Lille University Hospital Emergency Brain MRI Reports (2022) — Vicuna LLM Evaluation Cohort
dataset2025-11-26https://doi.org/10.1148/atlas.1764132213655
32

Overview

Schema Version

https://atlas.rsna.org/schemas/2025-11/dataset.json

Name

Lille University Hospital Emergency Brain MRI Reports (2022) — Vicuna LLM Evaluation Cohort

Link

https://www.ncbi.nlm.nih.gov/pmc/articles/PMC11294959/

Indexing

Keywords: Large Language Model, Vicuna, Information extraction, Radiology reports, Brain MRI, Emergency department, Headache, French reports, Contrast medium, Free text
Content: ER, IN, MR, NR
RadLex: RID10312, RID45946, RID11587, RID39094, RID13060, RID10319, RID49531, RID11595
SNOMED: 25064002

Author(s)

Bastien Le Guellec
Alexandre Lefèvre
Charlotte Geay
Lucas Shorten
Cyril Bruge
Lotfi Hacein-Bey
Philippe Amouyel
Jean-Pierre Pruvo
Gregory Kuchcinski
Aghiles Hamroun

Organization(s)

CHU Lille–Université Lille, Department of Neuroradiology
CHU Lille–Université Lille, Department of Public Health
INclude Health Data Warehouse, CHU Lille
UC Davis Health, Department of Radiology
Université Lille, INSERM, Institut Pasteur de Lille, U1167-RID-AGE
INSERM U1172–LilNCog-Lille Neuroscience & Cognition, Université Lille
UAR 2014-US 41-PLBS–Plateformes Lilloises en Biologie & Santé, Université Lille

License

Text: CC BY 4.0
URL: https://creativecommons.org/licenses/by/4.0/

Funding

Authors declared no funding for this work.

Ethical review

Data warehouse approved by French data protection authority (ref. 2019–103). Study use approved by Lille University Hospital IRB in June 2023 (EDS2307251350).

Comments

Retrospective cohort of pseudonymized free-text emergency brain MRI reports (French) from CHU Lille (France) in 2022, used to evaluate an on-premise open-source LLM (Vicuna 13B) for information extraction tasks.

Date

Published: 2024-05-08
Created: 2022-01-01

References

[1] Le Guellec B, Lefèvre A, Geay C, Shorten L, Bruge C, Hacein-Bey L, Amouyel P, Pruvo JP, Kuchcinski G, Hamroun A. "Performance of an Open-Source Large Language Model in Extracting Information from Free-Text Radiology Reports". Radiology: Artificial Intelligence. 2024-05-08. doi:10.1148/ryai.230364. PMID: 38717292. PMCID: PMC11294959.

Dataset

Motivation

Assess feasibility and performance of an on-premise open-source LLM for extracting clinically relevant information from real-life radiology reports.

Sampling

All consecutive emergency department brain MRI reports from Jan–Dec 2022 at a single French quaternary center; subset with headache identified by radiologist review.

Missing information

Raw report texts are not shared in the article; only translated/modified examples in figures/tables. Imaging files not included.

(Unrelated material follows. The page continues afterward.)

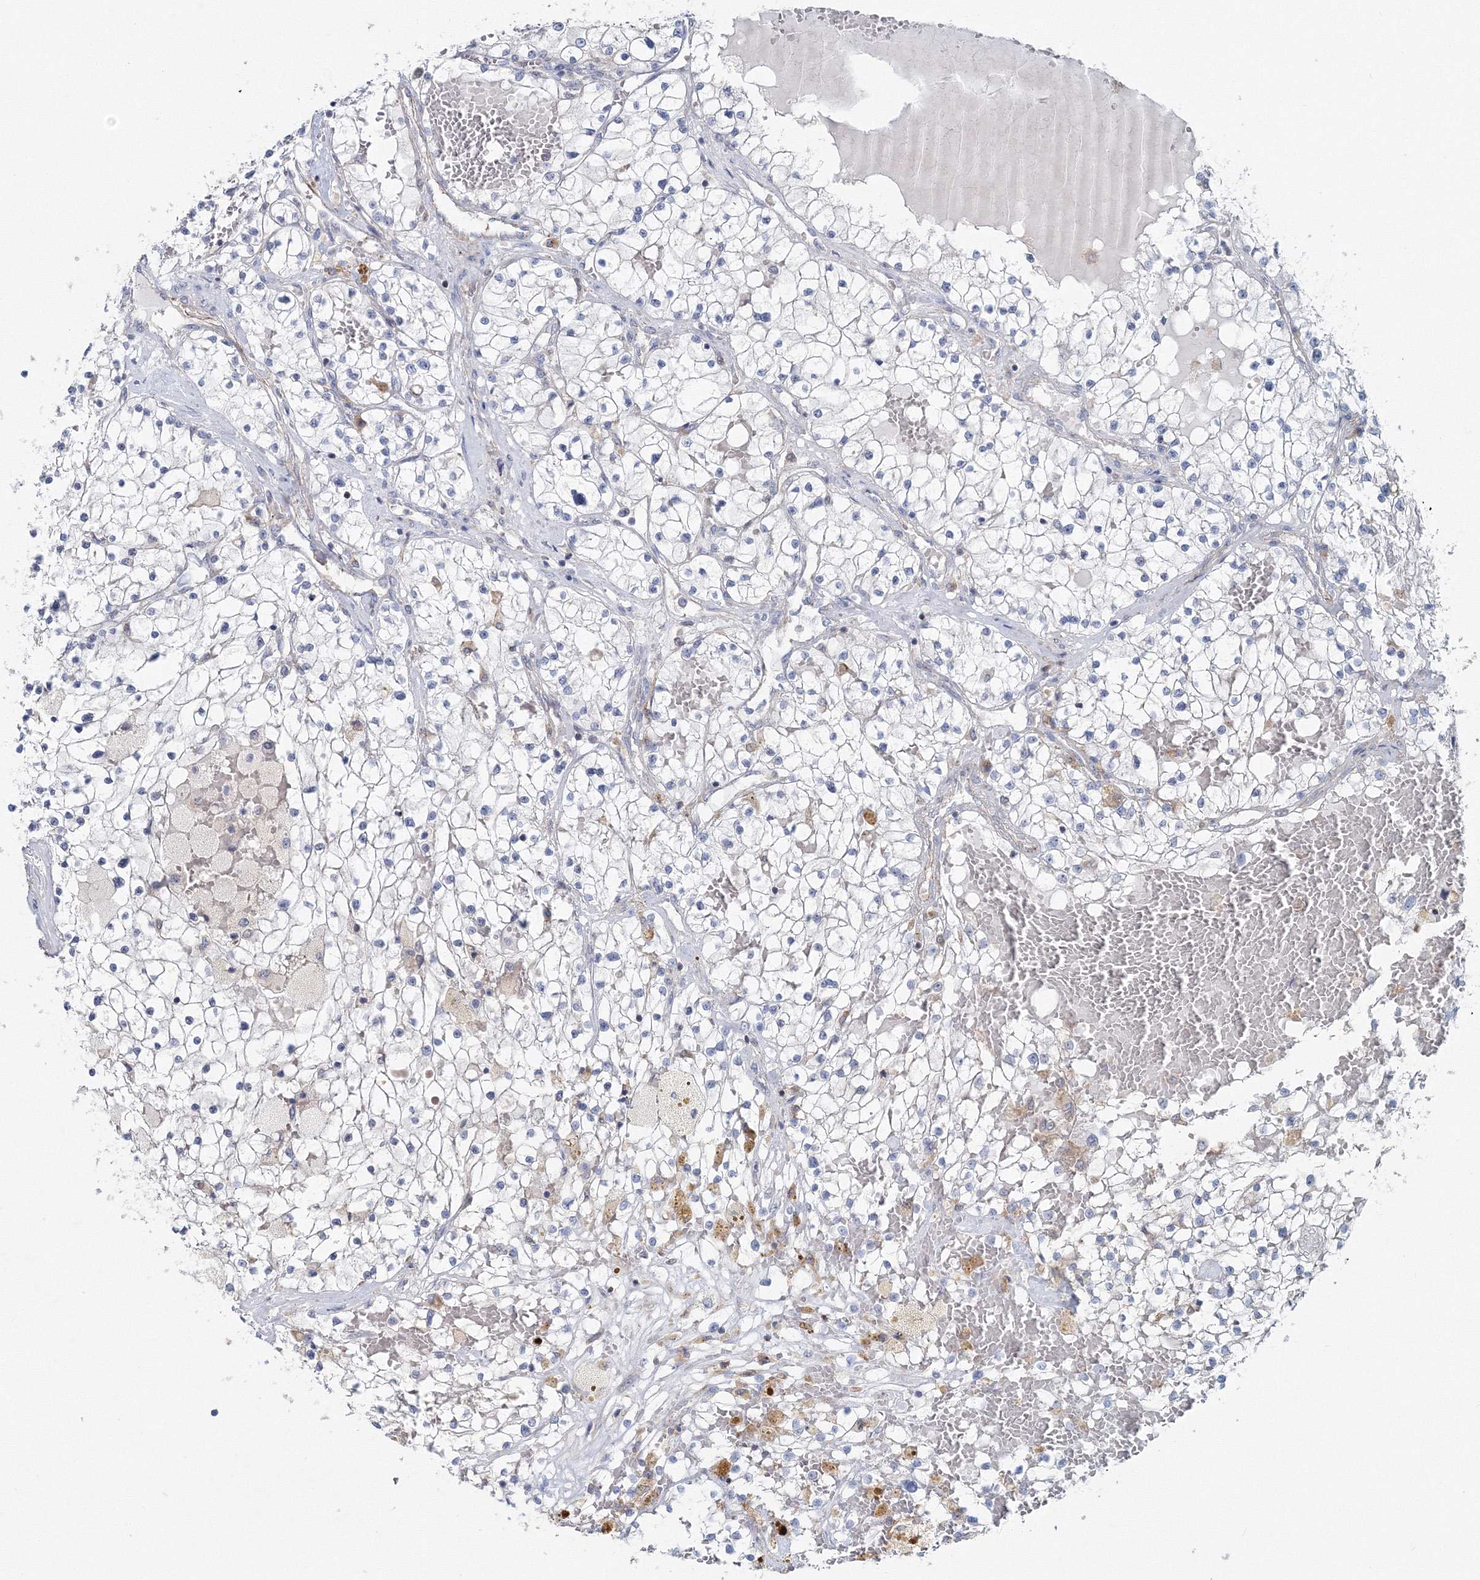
{"staining": {"intensity": "negative", "quantity": "none", "location": "none"}, "tissue": "renal cancer", "cell_type": "Tumor cells", "image_type": "cancer", "snomed": [{"axis": "morphology", "description": "Normal tissue, NOS"}, {"axis": "morphology", "description": "Adenocarcinoma, NOS"}, {"axis": "topography", "description": "Kidney"}], "caption": "There is no significant expression in tumor cells of renal adenocarcinoma.", "gene": "GGA2", "patient": {"sex": "male", "age": 68}}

Relationships between instances

Each instance is a radiology report; reports segmented into sections (clinical context, protocol, results, conclusion).

Noise

Reports authored by 43 radiologists (22 trainees, 21 board-certified) with variable phrasing; some reports lacked explicit mention of contrast use.

External data

No external datasets reported; all data from CHU Lille health data warehouse.

Confidentiality

Pseudonymized free-text reports extracted from institutional health data warehouse; no raw images shared.

Re-identification

Reports were pseudonymized using eHOP software by removing patient residence, name, and prescribing physician.

Sensitive data

Clinical free-text reports containing medical information; identifiers removed prior to analysis.